Television shows depicting forensic science – from network hits like “CSI” to the macabre “Dexter” – may pull in big ratings and generate buzz around the process of catching the bad guys.

But how realistic are these portrayals?

Youth can find out firsthand through a series of workshops provided by the West Virginia University Next Generation Forensic Science Initiative. Through hands-on, laboratory-based activities, middle- and high-school students can learn the fundamental aspects of fingerprints, footwear impression evidence, firearm identification, bloodstain pattern analysis and biometrics.

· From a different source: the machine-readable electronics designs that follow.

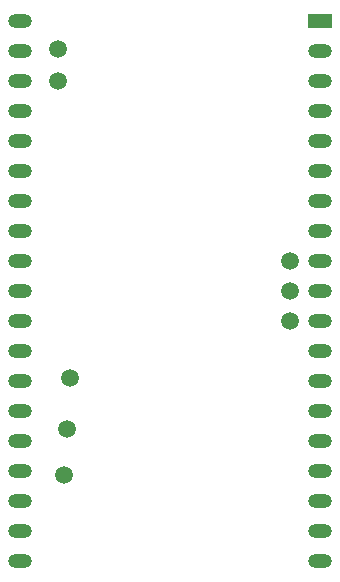
<source format=gbr>
%TF.GenerationSoftware,KiCad,Pcbnew,7.0.5-0*%
%TF.CreationDate,2023-06-28T16:51:41-07:00*%
%TF.ProjectId,SLM-VERA,534c4d2d-5645-4524-912e-6b696361645f,rev?*%
%TF.SameCoordinates,PX5f5d2a1PY5f5eba0*%
%TF.FileFunction,Copper,L2,Bot*%
%TF.FilePolarity,Positive*%
%FSLAX46Y46*%
G04 Gerber Fmt 4.6, Leading zero omitted, Abs format (unit mm)*
G04 Created by KiCad (PCBNEW 7.0.5-0) date 2023-06-28 16:51:41*
%MOMM*%
%LPD*%
G01*
G04 APERTURE LIST*
%TA.AperFunction,ComponentPad*%
%ADD10C,1.500000*%
%TD*%
%TA.AperFunction,ComponentPad*%
%ADD11R,2.000000X1.200000*%
%TD*%
%TA.AperFunction,ComponentPad*%
%ADD12O,2.000000X1.200000*%
%TD*%
G04 APERTURE END LIST*
D10*
%TO.P,~{LED3},1,1*%
%TO.N,/~{LED3}*%
X5700000Y16600000D03*
%TD*%
%TO.P,~{LASER2},1,1*%
%TO.N,/~{LASER2}*%
X24396141Y23946417D03*
%TD*%
%TO.P,STROBE,1,1*%
%TO.N,/STROBE*%
X4699999Y41720000D03*
%TD*%
%TO.P,~{LASER1},1,1*%
%TO.N,/~{LASER1}*%
X24400000Y26500000D03*
%TD*%
%TO.P,~{LED1},1,1*%
%TO.N,/~{LED1}*%
X5200000Y8400000D03*
%TD*%
%TO.P,TRIGGER,1,1*%
%TO.N,/TRIGGER*%
X4699999Y44420000D03*
%TD*%
%TO.P,~{LASER3},1,1*%
%TO.N,/~{LASER3}*%
X24400000Y21400000D03*
%TD*%
%TO.P,~{LED2},1,1*%
%TO.N,/~{LED2}*%
X5500000Y12300000D03*
%TD*%
D11*
%TO.P,U4,1,3V3*%
%TO.N,+3V3*%
X26899999Y46820000D03*
D12*
%TO.P,U4,2,CHIP_PU*%
%TO.N,unconnected-(U4-CHIP_PU-Pad2)*%
X26899999Y44280000D03*
%TO.P,U4,3,SENSOR_VP/GPIO36/ADC1_CH0*%
%TO.N,unconnected-(U4-SENSOR_VP{slash}GPIO36{slash}ADC1_CH0-Pad3)*%
X26899999Y41740000D03*
%TO.P,U4,4,SENSOR_VN/GPIO39/ADC1_CH3*%
%TO.N,unconnected-(U4-SENSOR_VN{slash}GPIO39{slash}ADC1_CH3-Pad4)*%
X26899999Y39200000D03*
%TO.P,U4,5,VDET_1/GPIO34/ADC1_CH6*%
%TO.N,unconnected-(U4-VDET_1{slash}GPIO34{slash}ADC1_CH6-Pad5)*%
X26899999Y36660000D03*
%TO.P,U4,6,VDET_2/GPIO35/ADC1_CH7*%
%TO.N,unconnected-(U4-VDET_2{slash}GPIO35{slash}ADC1_CH7-Pad6)*%
X26899999Y34120000D03*
%TO.P,U4,7,32K_XP/GPIO32/ADC1_CH4*%
%TO.N,unconnected-(U4-32K_XP{slash}GPIO32{slash}ADC1_CH4-Pad7)*%
X26899999Y31580000D03*
%TO.P,U4,8,32K_XN/GPIO33/ADC1_CH5*%
%TO.N,unconnected-(U4-32K_XN{slash}GPIO33{slash}ADC1_CH5-Pad8)*%
X26899999Y29040000D03*
%TO.P,U4,9,DAC_1/ADC2_CH8/GPIO25*%
%TO.N,/~{LASER1}*%
X26899999Y26500000D03*
%TO.P,U4,10,DAC_2/ADC2_CH9/GPIO26*%
%TO.N,/~{LASER2}*%
X26899999Y23960000D03*
%TO.P,U4,11,ADC2_CH7/GPIO27*%
%TO.N,/~{LASER3}*%
X26899999Y21420000D03*
%TO.P,U4,12,MTMS/GPIO14/ADC2_CH6*%
%TO.N,unconnected-(U4-MTMS{slash}GPIO14{slash}ADC2_CH6-Pad12)*%
X26899999Y18880000D03*
%TO.P,U4,13,MTDI/GPIO12/ADC2_CH5*%
%TO.N,unconnected-(U4-MTDI{slash}GPIO12{slash}ADC2_CH5-Pad13)*%
X26899999Y16340000D03*
%TO.P,U4,14,GND*%
%TO.N,GND*%
X26899999Y13800000D03*
%TO.P,U4,15,MTCK/GPIO13/ADC2_CH4*%
%TO.N,unconnected-(U4-MTCK{slash}GPIO13{slash}ADC2_CH4-Pad15)*%
X26899999Y11260000D03*
%TO.P,U4,16,SD_DATA2/GPIO9*%
%TO.N,unconnected-(U4-SD_DATA2{slash}GPIO9-Pad16)*%
X26899999Y8720000D03*
%TO.P,U4,17,SD_DATA3/GPIO10*%
%TO.N,unconnected-(U4-SD_DATA3{slash}GPIO10-Pad17)*%
X26899999Y6180000D03*
%TO.P,U4,18,CMD*%
%TO.N,unconnected-(U4-CMD-Pad18)*%
X26899999Y3640000D03*
%TO.P,U4,19,5V*%
%TO.N,unconnected-(U4-5V-Pad19)*%
X26899999Y1100000D03*
%TO.P,U4,20,SD_CLK/GPIO6*%
%TO.N,unconnected-(U4-SD_CLK{slash}GPIO6-Pad20)*%
X1503679Y1102720D03*
%TO.P,U4,21,SD_DATA0/GPIO7*%
%TO.N,unconnected-(U4-SD_DATA0{slash}GPIO7-Pad21)*%
X1503679Y3642720D03*
%TO.P,U4,22,SD_DATA1/GPIO8*%
%TO.N,unconnected-(U4-SD_DATA1{slash}GPIO8-Pad22)*%
X1499999Y6180000D03*
%TO.P,U4,23,MTDO/GPIO15/ADC2_CH3*%
%TO.N,unconnected-(U4-MTDO{slash}GPIO15{slash}ADC2_CH3-Pad23)*%
X1499999Y8720000D03*
%TO.P,U4,24,ADC2_CH2/GPIO2*%
%TO.N,unconnected-(U4-ADC2_CH2{slash}GPIO2-Pad24)*%
X1499999Y11260000D03*
%TO.P,U4,25,GPIO0/BOOT/ADC2_CH1*%
%TO.N,unconnected-(U4-GPIO0{slash}BOOT{slash}ADC2_CH1-Pad25)*%
X1499999Y13800000D03*
%TO.P,U4,26,ADC2_CH0/GPIO4*%
%TO.N,unconnected-(U4-ADC2_CH0{slash}GPIO4-Pad26)*%
X1499999Y16340000D03*
%TO.P,U4,27,GPIO16*%
%TO.N,unconnected-(U4-GPIO16-Pad27)*%
X1499999Y18880000D03*
%TO.P,U4,28,GPIO17*%
%TO.N,unconnected-(U4-GPIO17-Pad28)*%
X1499999Y21420000D03*
%TO.P,U4,29,GPIO5*%
%TO.N,unconnected-(U4-GPIO5-Pad29)*%
X1499999Y23960000D03*
%TO.P,U4,30,GPIO18*%
%TO.N,/~{LED1}*%
X1499999Y26500000D03*
%TO.P,U4,31,GPIO19*%
%TO.N,/~{LED2}*%
X1499999Y29040000D03*
%TO.P,U4,32,GND*%
%TO.N,GND*%
X1499999Y31580000D03*
%TO.P,U4,33,GPIO21*%
%TO.N,/~{LED3}*%
X1499999Y34120000D03*
%TO.P,U4,34,U0RXD/GPIO3*%
%TO.N,unconnected-(U4-U0RXD{slash}GPIO3-Pad34)*%
X1499999Y36660000D03*
%TO.P,U4,35,U0TXD/GPIO1*%
%TO.N,unconnected-(U4-U0TXD{slash}GPIO1-Pad35)*%
X1499999Y39200000D03*
%TO.P,U4,36,GPIO22*%
%TO.N,/STROBE*%
X1499999Y41740000D03*
%TO.P,U4,37,GPIO23*%
%TO.N,/TRIGGER*%
X1499999Y44280000D03*
%TO.P,U4,38,GND*%
%TO.N,GND*%
X1499999Y46820000D03*
%TD*%
M02*

</source>
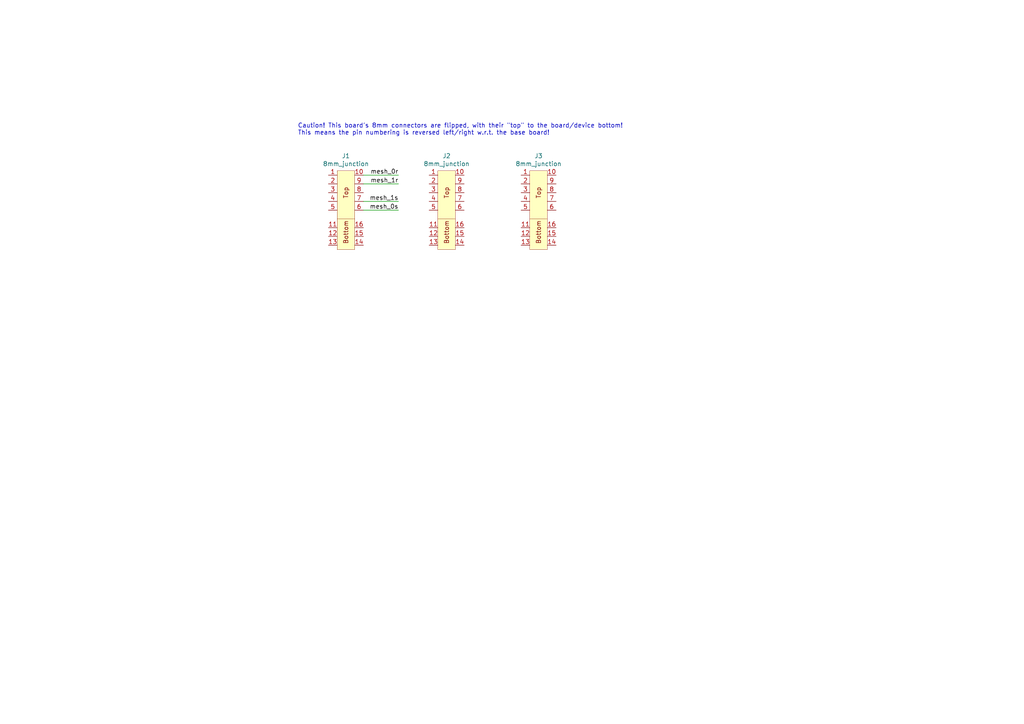
<source format=kicad_sch>
(kicad_sch (version 20200828) (generator eeschema)

  (page 1 1)

  (paper "A4")

  


  (wire (pts (xy 105.41 50.8) (xy 115.57 50.8))
    (stroke (width 0) (type solid) (color 0 0 0 0))
  )
  (wire (pts (xy 105.41 53.34) (xy 115.57 53.34))
    (stroke (width 0) (type solid) (color 0 0 0 0))
  )
  (wire (pts (xy 105.41 58.42) (xy 115.57 58.42))
    (stroke (width 0) (type solid) (color 0 0 0 0))
  )
  (wire (pts (xy 105.41 60.96) (xy 115.57 60.96))
    (stroke (width 0) (type solid) (color 0 0 0 0))
  )

  (text "Caution! This board's 8mm connectors are flipped, with their \"top\" to the board/device bottom!\nThis means the pin numbering is reversed left/right w.r.t. the base board!"
    (at 86.36 39.37 0)
    (effects (font (size 1.27 1.27)) (justify left bottom))
  )

  (label "mesh_0r" (at 115.57 50.8 180)
    (effects (font (size 1.27 1.27)) (justify right bottom))
  )
  (label "mesh_1r" (at 115.57 53.34 180)
    (effects (font (size 1.27 1.27)) (justify right bottom))
  )
  (label "mesh_1s" (at 115.57 58.42 180)
    (effects (font (size 1.27 1.27)) (justify right bottom))
  )
  (label "mesh_0s" (at 115.57 60.96 180)
    (effects (font (size 1.27 1.27)) (justify right bottom))
  )

  (symbol (lib_id "common_symbols:8mm_junction") (at 100.33 59.69 0) (unit 1)
    (in_bom yes) (on_board yes)
    (uuid "a1b21986-1f92-4449-882b-14b8f91c2510")
    (property "Reference" "J1" (id 0) (at 100.33 45.218 0))
    (property "Value" "8mm_junction" (id 1) (at 100.33 47.5169 0))
    (property "Footprint" "common_footprints:8mm_base" (id 2) (at 100.33 59.69 0)
      (effects (font (size 1.27 1.27)) hide)
    )
    (property "Datasheet" "" (id 3) (at 100.33 59.69 0)
      (effects (font (size 1.27 1.27)) hide)
    )
  )

  (symbol (lib_id "common_symbols:8mm_junction") (at 129.54 59.69 0) (unit 1)
    (in_bom yes) (on_board yes)
    (uuid "efa87beb-9e1c-4f0c-95e0-9d80890741d8")
    (property "Reference" "J2" (id 0) (at 129.54 45.218 0))
    (property "Value" "8mm_junction" (id 1) (at 129.54 47.5169 0))
    (property "Footprint" "common_footprints:8mm_base" (id 2) (at 129.54 59.69 0)
      (effects (font (size 1.27 1.27)) hide)
    )
    (property "Datasheet" "" (id 3) (at 129.54 59.69 0)
      (effects (font (size 1.27 1.27)) hide)
    )
  )

  (symbol (lib_id "common_symbols:8mm_junction") (at 156.21 59.69 0) (unit 1)
    (in_bom yes) (on_board yes)
    (uuid "da2de732-e8e4-4102-943f-b8565ea9e299")
    (property "Reference" "J3" (id 0) (at 156.21 45.218 0))
    (property "Value" "8mm_junction" (id 1) (at 156.21 47.5169 0))
    (property "Footprint" "common_footprints:8mm_base" (id 2) (at 156.21 59.69 0)
      (effects (font (size 1.27 1.27)) hide)
    )
    (property "Datasheet" "" (id 3) (at 156.21 59.69 0)
      (effects (font (size 1.27 1.27)) hide)
    )
  )

  (symbol_instances
    (path "/a1b21986-1f92-4449-882b-14b8f91c2510"
      (reference "J1") (unit 1) (value "8mm_junction") (footprint "common_footprints:8mm_base")
    )
    (path "/efa87beb-9e1c-4f0c-95e0-9d80890741d8"
      (reference "J2") (unit 1) (value "8mm_junction") (footprint "common_footprints:8mm_base")
    )
    (path "/da2de732-e8e4-4102-943f-b8565ea9e299"
      (reference "J3") (unit 1) (value "8mm_junction") (footprint "common_footprints:8mm_base")
    )
  )
)

</source>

Classes are free, and each will last 90 minutes. The schedule of classes is:

• Biometrics, Jan. 25
• Fingerprints, Feb. 22
• Footwear impression evidence, March 22
• Firearm identification, April 26
• Bloodstain pattern analysis, May 24

Maximum enrollment for each class is 25 students, filled on a first-come, first-served basis. Classes for middle school students will begin at 10 a.m. while classes for high school students will start at 1 p.m.

Both classes will take place at the Vehicle Processing Center in WVU’s Crime Scene Complex at 383 Oakland St., Morgantown.

Gerald Lang, of WVU Research, says the workshops evolved from the University’s participation in the 2013 National Scout Jamboree. At the nine-day summer event in Mount Hope, the University showcased its forensic sciences program with 11 different activities representing seven different forensic disciplines. Those exercises involved alternate light source applications, biometrics, bloodstain pattern analysis, digital evidence, fingerprints, footwear, firearms and tool marks. Scouts who completed four or more exercises received a patch from WVU.

Lang said they gave out 6,000 patches in four days.

“The concept is rooted in STEM education,” Lang said. “Our goal is to expose youth to the sciences.”

Chris Bily, instructional coordinator, Forensic and Investigative Science, said the classes will give students a more realistic view of how investigators treat crime scenes and test evidence.

“A lot of what they see on TV is not reality,” Bily said. “Television forensic science is frequently misrepresented, faculty incorrect and glamorized for television ratings purposes. This will provide them with a hands-on experience of forensic science, and in doing so, it will open their mind’s eye to the possibility of pursing forensic science as a career.”